00:09:34.400 | And this is how the inference works.
00:09:36.140 | As we can see, it's quite efficient also, because we only have to compute the features
00:09:40.400 | of the image once and then of course, we have to multiply.
00:09:46.960 | And okay, this in the website, we also can see that the clip authors were telling about
00:09:55.560 | the problems they had with the previous models, for example, image net was, you know, was
00:10:01.360 | built using millions of images, and they see required over 25,000 workers to annotate 14
00:10:09.040 | million images for 22,000 objects series.
00:10:12.520 | So actually, clip is doing it nearly for free, if we could say, because actually, we are
00:10:17.440 | learning from the internet, and there is a lot of resource available on the internet.
00:10:21.360 | And this model actually will be used also by stable diffusion and all these generative
00:10:25.680 | systems that actually just download the stuff from the internet and train models.
00:10:30.920 | And the same is done for GPT and all the other language models.
00:10:36.840 | And here we can see some examples of of classification.
00:10:42.600 | I didn't load all of them.
00:10:45.080 | And clip is also very highly efficient compared to the other models.
00:10:48.880 | And the best aspect of clip is that it can work very well on zero shot.
00:10:55.400 | So for example, for example, clip is able to classify, I don't know, action recognition,
00:11:06.000 | even OCR.
00:11:07.640 | But not all tasks is not efficient in every task, of course, for example, some tasks that
00:11:13.200 | are even difficult for human as a zero shot task, of course, clip is not performing very
00:11:20.200 | well on them.
00:11:21.760 | And some tasks that are totally unrelated to his training data are also he's not also
00:11:26.360 | performing very well on those tasks.

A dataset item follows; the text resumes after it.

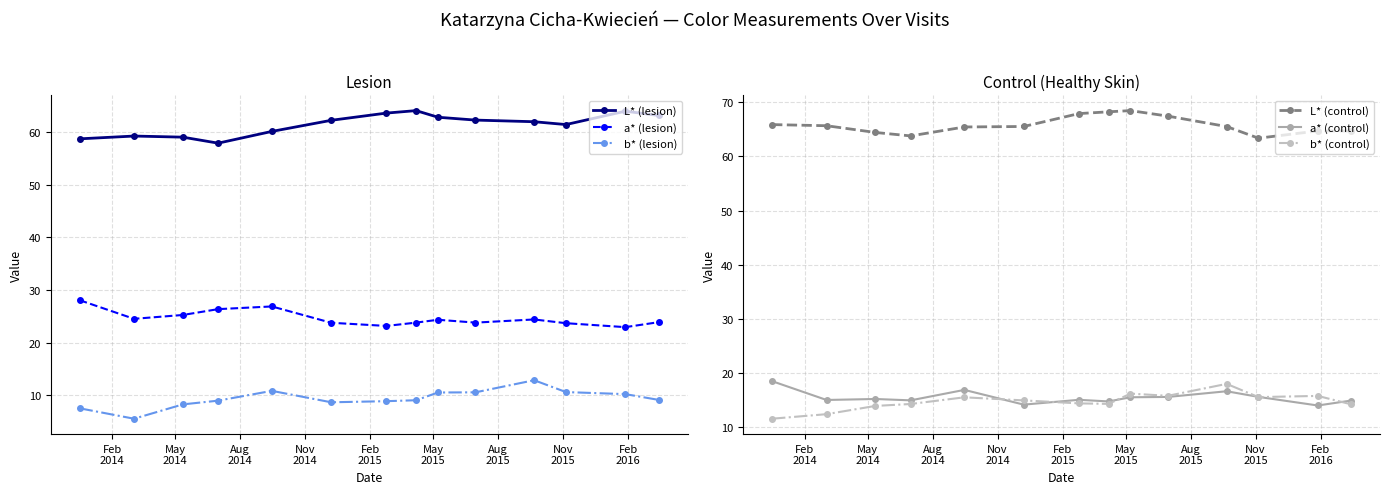

What is the maximum value for b* (lesion)?

12.9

00:11:29.920 | For example, counting the objects in an image, etc.
00:11:33.700 | And yeah, this is it.
00:11:37.480 | Another note I wanted to add is, is that how does they how do they extract features.
00:11:45.400 | So we have one text encoder here and one image encoder as the image encoder, the authors
00:11:52.820 | use ResNet and the vision transformer.

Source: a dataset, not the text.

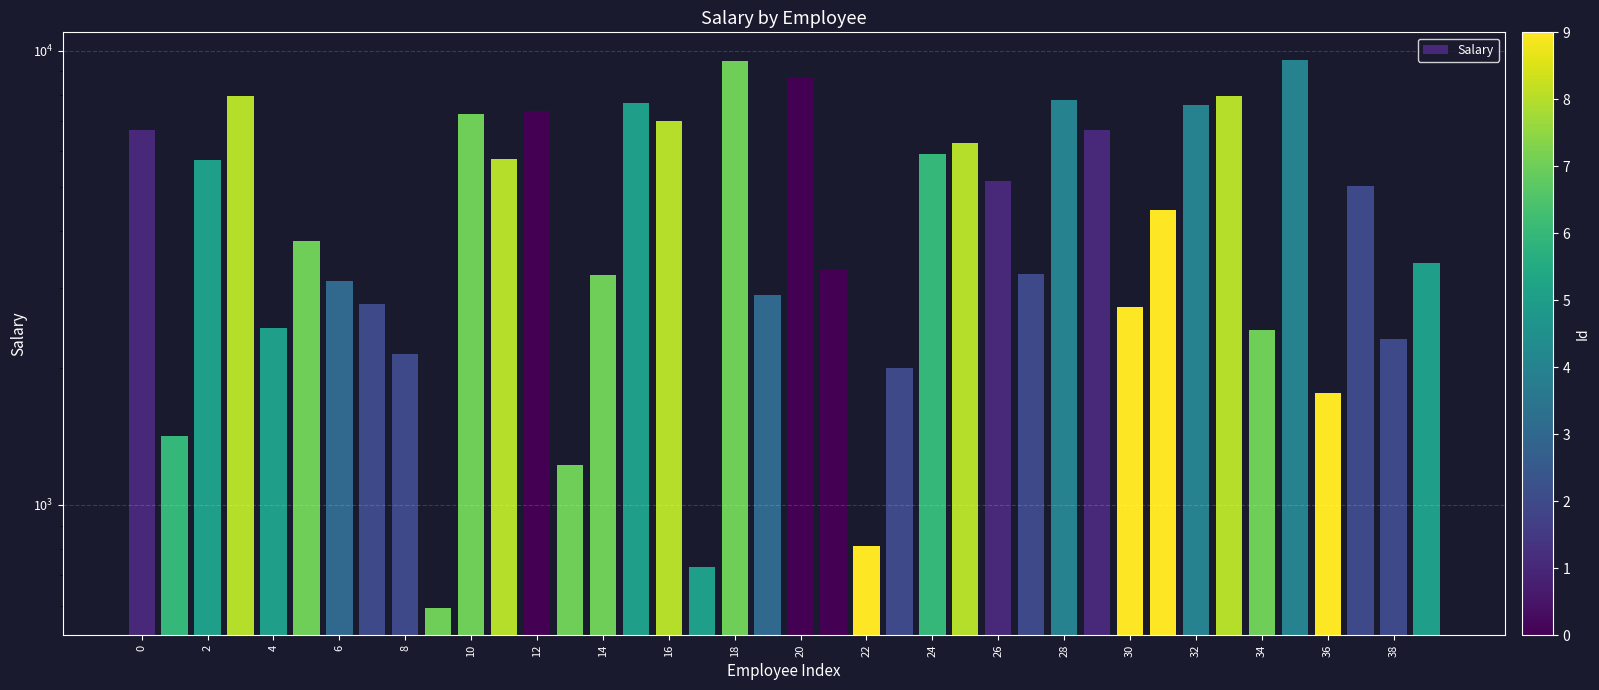

What is the difference between the maximum and second lowest values?

8817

00:11:56.720 | And for them, we just extract the features from the last year and that's it about the
00:12:01.400 | text encoder.
00:12:03.440 | What the authors do actually is they choose a transformer, but they only use the encoder
00:12:09.880 | part of the transformer, of course.
00:12:12.080 | And what they do is they take the features corresponding to the end of text token from
00:12:20.260 | the last layer.
00:12:21.920 | So basically, it's written here.

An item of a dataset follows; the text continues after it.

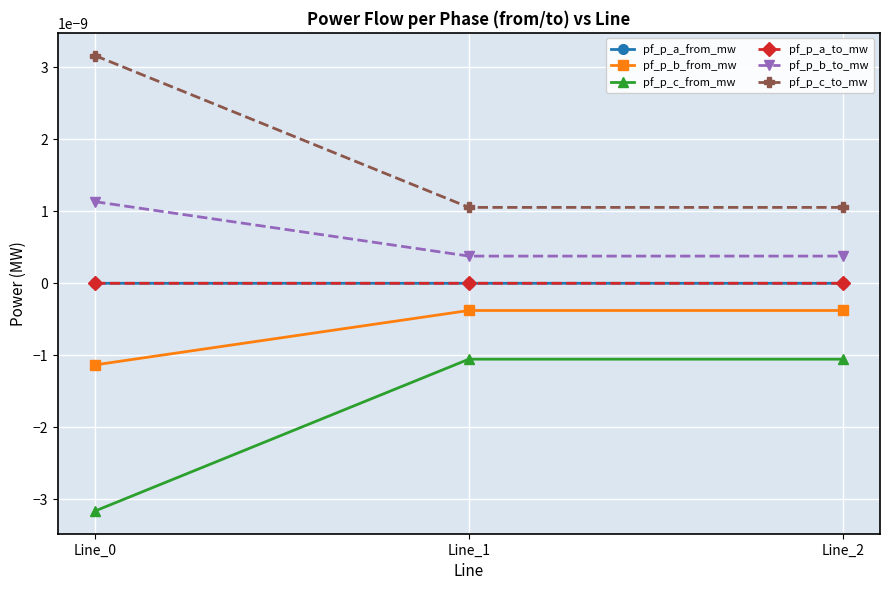

Does the chart have visible grid lines?

Yes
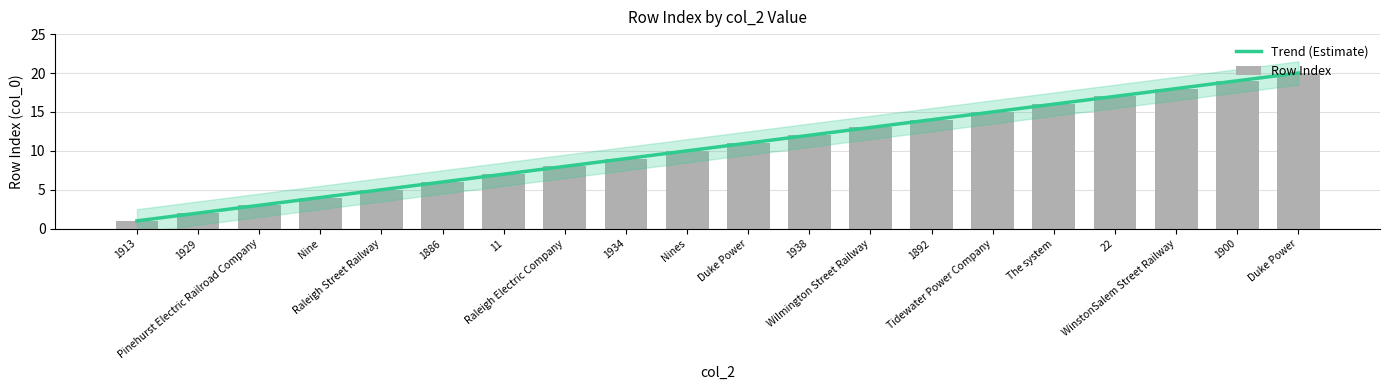

Reading left to right, what are all the values shown in this chart?

Trend (Estimate): 1913=1.0	1929=2.0	Pinehurst Electric Railroad Company=3.0	Nine=4.0	Raleigh Street Railway=5.0	1886=6.0	11=7.0	Raleigh Electric Company=8.0	1934=9.0	Nines=10.0	Duke Power=11.0	1938=12.0	Wilmington Street Railway=13.0	1892=14.0	Tidewater Power Company=15.0	The system=16.0	22=17.0	WinstonSalem Street Railway=18.0	1900=19.0	Duke Power=20.0
Row Index: 1913=1.0	1929=2.0	Pinehurst Electric Railroad Company=3.0	Nine=4.0	Raleigh Street Railway=5.0	1886=6.0	11=7.0	Raleigh Electric Company=8.0	1934=9.0	Nines=10.0	Duke Power=11.0	1938=12.0	Wilmington Street Railway=13.0	1892=14.0	Tidewater Power Company=15.0	The system=16.0	22=17.0	WinstonSalem Street Railway=18.0	1900=19.0	Duke Power=20.0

00:12:24.640 | Actually, it was not very clear to me the way the authors wrote it.
00:12:30.080 | So the text sequence is bracketed with start of sentence and end of sentence tokens and
00:12:33.840 | the activation of the highest layer of the transformer at the end of sentence token are
00:12:38.720 | treated as the feature representation of the text.
00:12:42.320 | This basically means that if we watch the attention paper, they take the features from
00:12:49.080 | here and corresponding to the end of sentence character, which in the code is done on this.
00:12:58.720 | You can see here, this is file model.py.
00:13:02.320 | It's done here.
00:13:03.720 | So what they do is for they pass the text to the transformer, they do the normalization.
00:13:12.760 | Then for each of the text, they check in the original text, where was the position of the
00:13:18.920 | end of sentence token.
00:13:21.560 | This is how they do it.
00:13:23.240 | And they get the features corresponding to that one.
00:13:26.120 | And that's what they use to multiply with the W matrix to obtain the features and then
00:13:31.960 | do the cosine similarity.
00:13:35.040 | I hope my explanation was clear.
00:13:37.160 | I was not very concerned about actually the results, which you can read on the paper and
00:13:42.280 | you can read also on the website, even the applications.
00:13:46.280 | Actually what I wanted to show in this paper in this small video is that how do how does
00:13:54.120 | clip work and how do we train a model similar to this?
00:13:58.120 | Thank you for listening and enjoy the rest of your day.